• [Passage shown]

The proposed amendment is ready to be placed on the ballot for Oklahoma voters' approval or disapproval. It covers preferential treatment in public employment, education and awarding of contracts for any individual or group on the basis of race, color, sex, ethnicity or national origin.
In support of the measure two state representatives spoke out about why it makes sense in their state. Rep. Sally Kern, a Republican from Oklahoma City told media, "We have a high percentage of blacks in prison, and that’s tragic, but are they in prison just because they are black or because they don’t want to study as hard in school? I’ve taught school, and I saw a lot of people of color who didn’t study hard because they said the government would take care of them.”
Adding to Rep. Kern's comments, Rep. T.W. Shannon, also a Republican offered this, "I believe discrimination exists. I don't think Affirmative Action has been as successful as we like to believe." It was noted by TulsaWorld.com, who reported on the story that Rep. Shannon is an African American and seeks to win the job as the Speaker of Oklahoma House of Representatives.

[Dataset records]
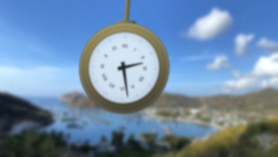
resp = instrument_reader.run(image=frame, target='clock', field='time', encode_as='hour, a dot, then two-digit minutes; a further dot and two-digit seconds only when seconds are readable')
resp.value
2.28
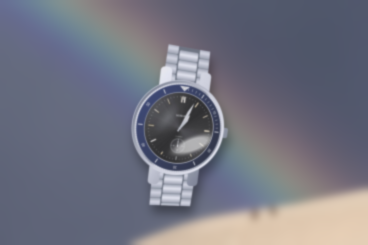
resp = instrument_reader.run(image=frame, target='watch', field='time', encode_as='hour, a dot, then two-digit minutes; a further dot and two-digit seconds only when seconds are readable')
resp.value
1.04
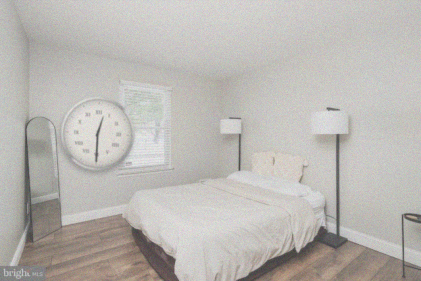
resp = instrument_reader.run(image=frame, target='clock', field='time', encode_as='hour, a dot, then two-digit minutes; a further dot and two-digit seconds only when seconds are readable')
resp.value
12.30
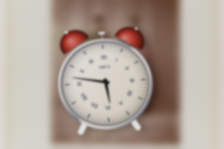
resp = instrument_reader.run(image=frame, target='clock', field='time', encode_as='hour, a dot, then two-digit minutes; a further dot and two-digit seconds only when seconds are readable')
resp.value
5.47
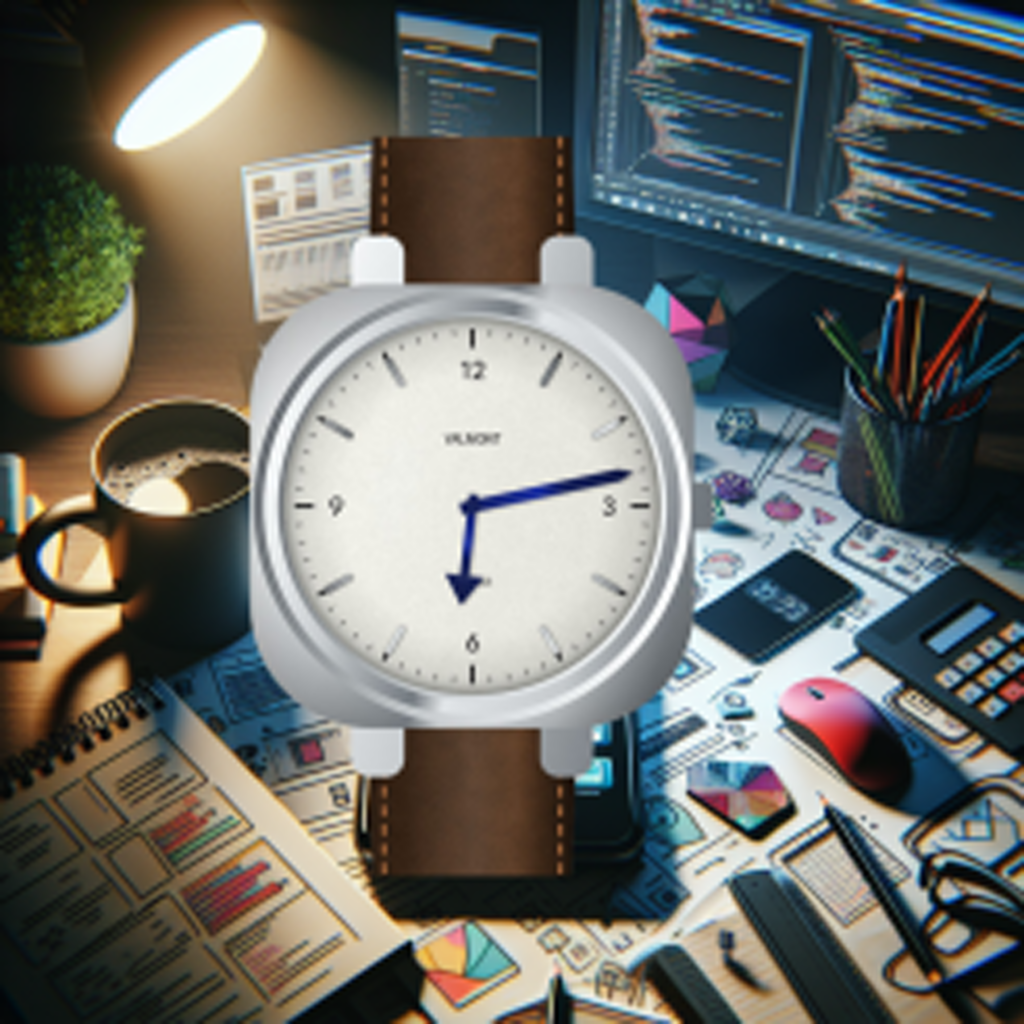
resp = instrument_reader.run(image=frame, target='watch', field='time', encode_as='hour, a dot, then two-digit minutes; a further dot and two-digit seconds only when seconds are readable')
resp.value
6.13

• [Problem] Condense the paragraph of the Oklahoma ballot amendment passage that begins "Adding to Rep. Kern's comments" into a short bulleted list that keeps its main facts.

• [Result]
- Rep. T.W. Shannon, also a Republican, added to Rep. Kern's comments.
- He said he believes discrimination exists but doesn't think Affirmative Action has been as successful as people like to believe.
- TulsaWorld.com, which reported the story, noted that he is African American.
- He seeks to become Speaker of the Oklahoma House of Representatives.